Applewood Distillery is part of a growing movement called the B Corporation. You would be forgiven for thinking that this was part of a global breakdancing network. But these folk aren’t about embracing a love of hip hop and street dancing, they’re operating in a way that is a force for good when it comes to being a sustainable distillery.
Their stylish labels are made from recycled sugar cane, lemons are from South Australia’s oldest citrus plantation, and they work closely with lemon growers across the Adelaide Hills using their B-grade fruit that isn’t pretty enough for the shops – hence the aforementioned B Corporation.
Sip their Applewood Limoncello in the spring sunshine as you enjoy a crème brûlée or indulge in a sumptuous lemon tiramisu. For the gin lovers, Applewood Australian Gin features up to 25 native botanicals – such as wattle seed, desert lime and peppermint gum leaf – steeped in high-grade grape spirit.
Meat free Mondays, Veganuary and many more are becoming familiar phrases in Australian households, and if you or a friend are choosing to cut back on animal products, you can happily enjoy the beers from Young Henrys and a crisp and refreshing, low sugar wine, the Bone Dry Rosé from Mudgee.
A vegan rosé, this is a delightful blend of primitivo, petit verdot, cabernet, sangiovese and merlot, all fermented down to only 0.1% sugar. Pair this almost zero sugar wine with a grilled portobello mushroom burger smothered in garlic and fresh thyme dressing with polenta chips on the side.

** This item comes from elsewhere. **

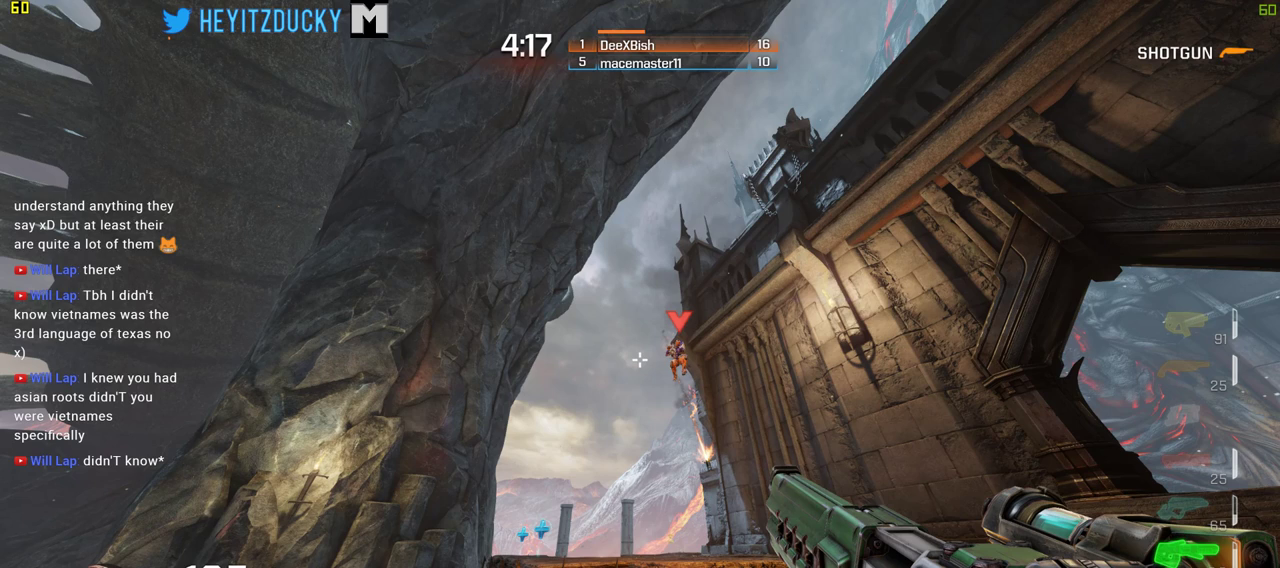
{"keys": ["w"], "mouse": [], "events": [[133, "d", "up"], [333, "d", "down"], [416, "d", "up"]]}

A fresh and delicious rosé, it’s also a smart choice for those wanting to watch their sugar intake while enjoying a wine that hasn’t used any animal products in the ‘fining’ of the wine. Fining is a way of clarifying and stabilising a wine and traditionally food items such as egg white and milk products have been used.
There have always been areas of Australia that make delicious and enticing chardonnay, and Xanadu in Margaret River is one of them. The award-winning winery has joined Sustainable Winegrowing Australia, making official a commitment to growing grapes and making wine in a way that reduces waste, increases water efficiency and also works better with their supply chains and local community.
The Xanadu Chardonnay is a perfect match for a roast porchetta or smoked chicken salad.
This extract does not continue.